• [GIVEN INSTRUCTION 1] According to the article on the BLS jobs revision, how many establishments does the bureau's monthly sampling cover?
• [GIVEN INSTRUCTION 2] From the article on the BLS jobs revision, reproduce word for word the passage starting with "Whatever one's perspective" and going on through "nearly every day.".

Unemployment for the year ending March 2010 was worse than previously stated, the Bureau of Labor Statistics announced Friday as part of its monthly jobs report. There were 366,000 more Americans who lost their jobs than previously counted. But those depressing numbers, or something close to them, won't be officially added to the final official count until the January 2011 monthly jobs report is released in February. Those aren't the only numbers that demonstrate the economy to be worse off than it appears. But let's go one step at a time.
The chart below includes the BLS's revision.
Click here for larger version of this Calculated Risk chart.
Last year, in February 2009, another BLS revision showed that a shocking 902,000 more jobs than previously estimated had been lost in the previous year. That was the biggest revision ever, both in absolute and percentage terms, clocking in at a 0.7 percent overall change for the period. In the two previous years, a total 382,000 more jobs than previously estimated had to be added to the numbers. Add Friday's announcement of 366,000 lost jobs that went previously uncounted and, all told, 1.65 million more jobs were lost in the past four years than the BLS's original counts have included.
Such BLS revisions - the benchmark revision - have been standard procedure since 1979. Throughout the year, the bureau relies on a sampling technique that allows it to present monthly estimates of the nation's job situation. The sampling covers some 140,000 business and government establishments responsible for about one-third all of nonfarm payroll employees. This, however, is an inexact approach. So, every year, the bureau undertakes a major revision of unemployment data it has gathered to get a clearer and better calculation of joblessness. The revision is announced in October and finalized in the jobs report released in February. You can read about the methodology behind this revision here.
This revision, call it an update, covers 98 percent of the nation's non-farm employment in about 9 million business and government establishments.
Past annual revisions, either adding or subtracting from job loss estimates, have also been substantial. In 1984, for instance, BLS reported that 353,000 fewer jobs had been lost in the previous year than estimated. In 1991, the revision found 640,000 more jobs had been lost than previously estimated. Typically, it's after volatile transition periods between contraction and growth that the largest revisions occur. Such transition periods also present problems for the birth-death adjustment, a BLS formula that has generated considerable controversy. A few analysts consider the adjustment to be a cooking of the numbers. That's not the standard view, however. They think the formula works fine when the economy is stable.
Whatever one's perspective on the methodology, however, the benchmark revision announced Friday, together with the earlier revision, showed what had long ago become obvious – the recession that began in 2007 was significantly worse for rank-and-file Americans than had been shown by the job loss that was estimated while the downturn was in its acceleration phase.
That the recession and its aftermath were, and are, worse than previously reported is something we get reminded of nearly every day.

• [STORED DATA]
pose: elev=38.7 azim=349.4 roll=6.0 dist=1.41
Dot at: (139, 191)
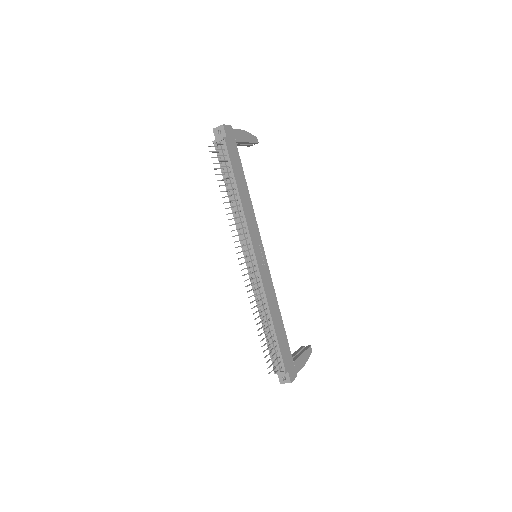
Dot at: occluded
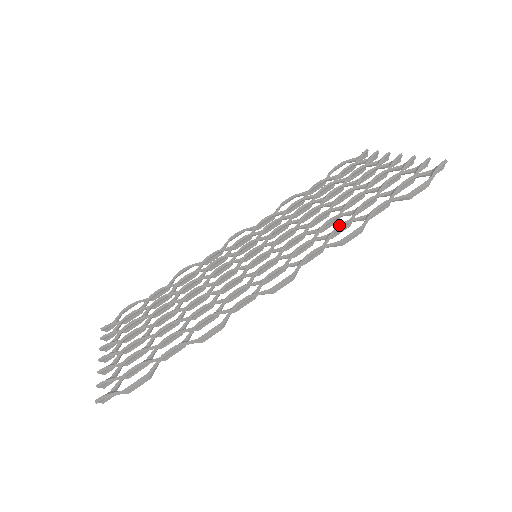
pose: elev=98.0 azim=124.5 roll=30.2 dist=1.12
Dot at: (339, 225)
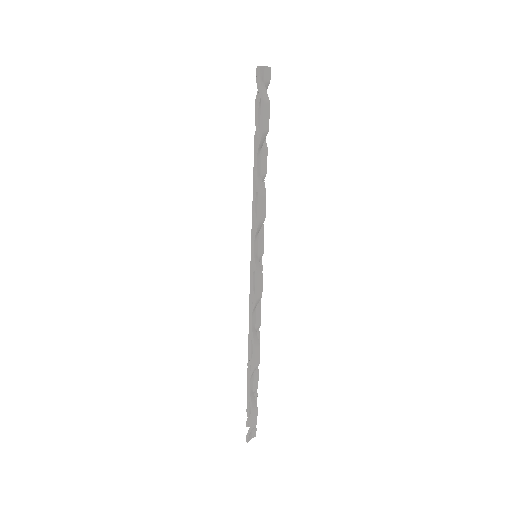
Dot at: occluded
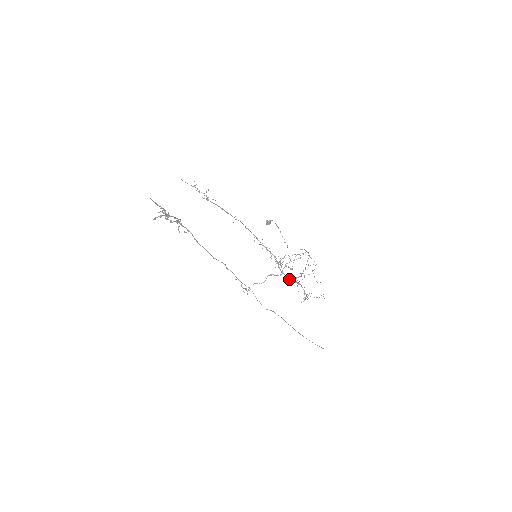
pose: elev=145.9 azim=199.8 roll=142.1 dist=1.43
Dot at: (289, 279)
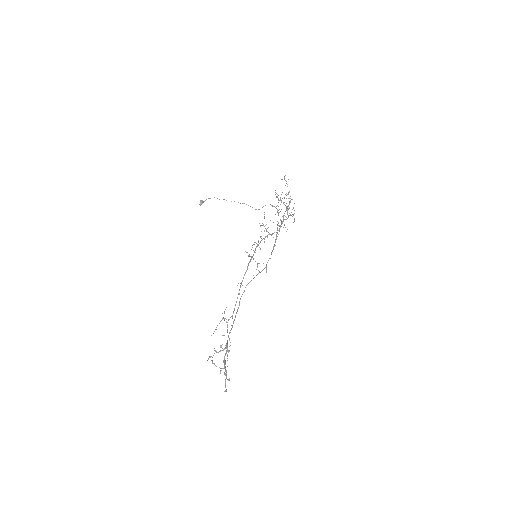
Dot at: (280, 226)
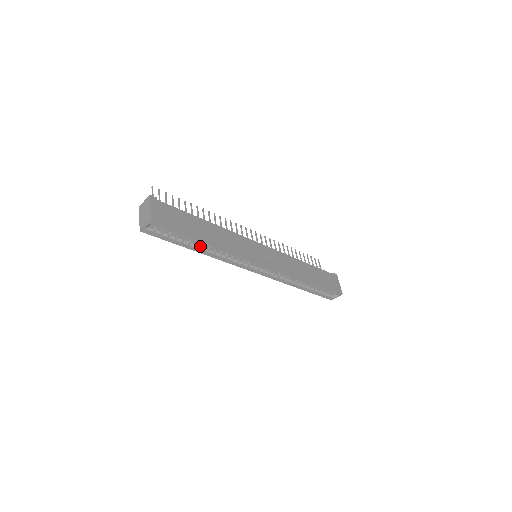
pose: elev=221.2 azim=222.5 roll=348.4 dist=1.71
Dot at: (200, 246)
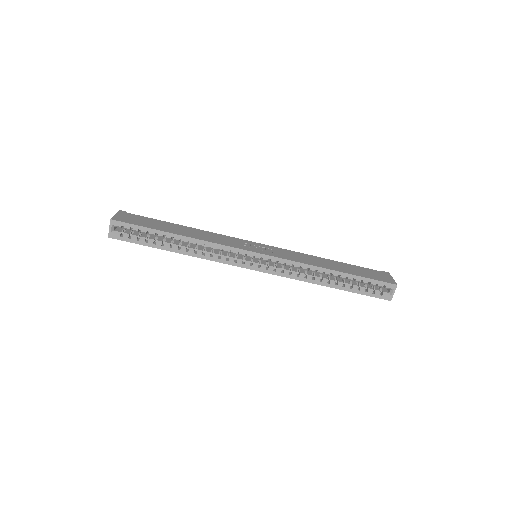
Dot at: (176, 245)
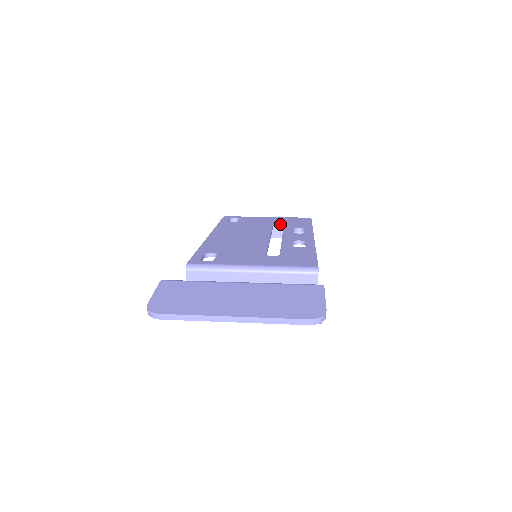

• [TASK RESPONSE 1] Some 140,000 business and government establishments.

• [TASK RESPONSE 2]
Whatever one's perspective on the methodology, however, the benchmark revision announced Friday, together with the earlier revision, showed what had long ago become obvious – the recession that began in 2007 was significantly worse for rank-and-file Americans than had been shown by the job loss that was estimated while the downturn was in its acceleration phase.
That the recession and its aftermath were, and are, worse than previously reported is something we get reminded of nearly every day.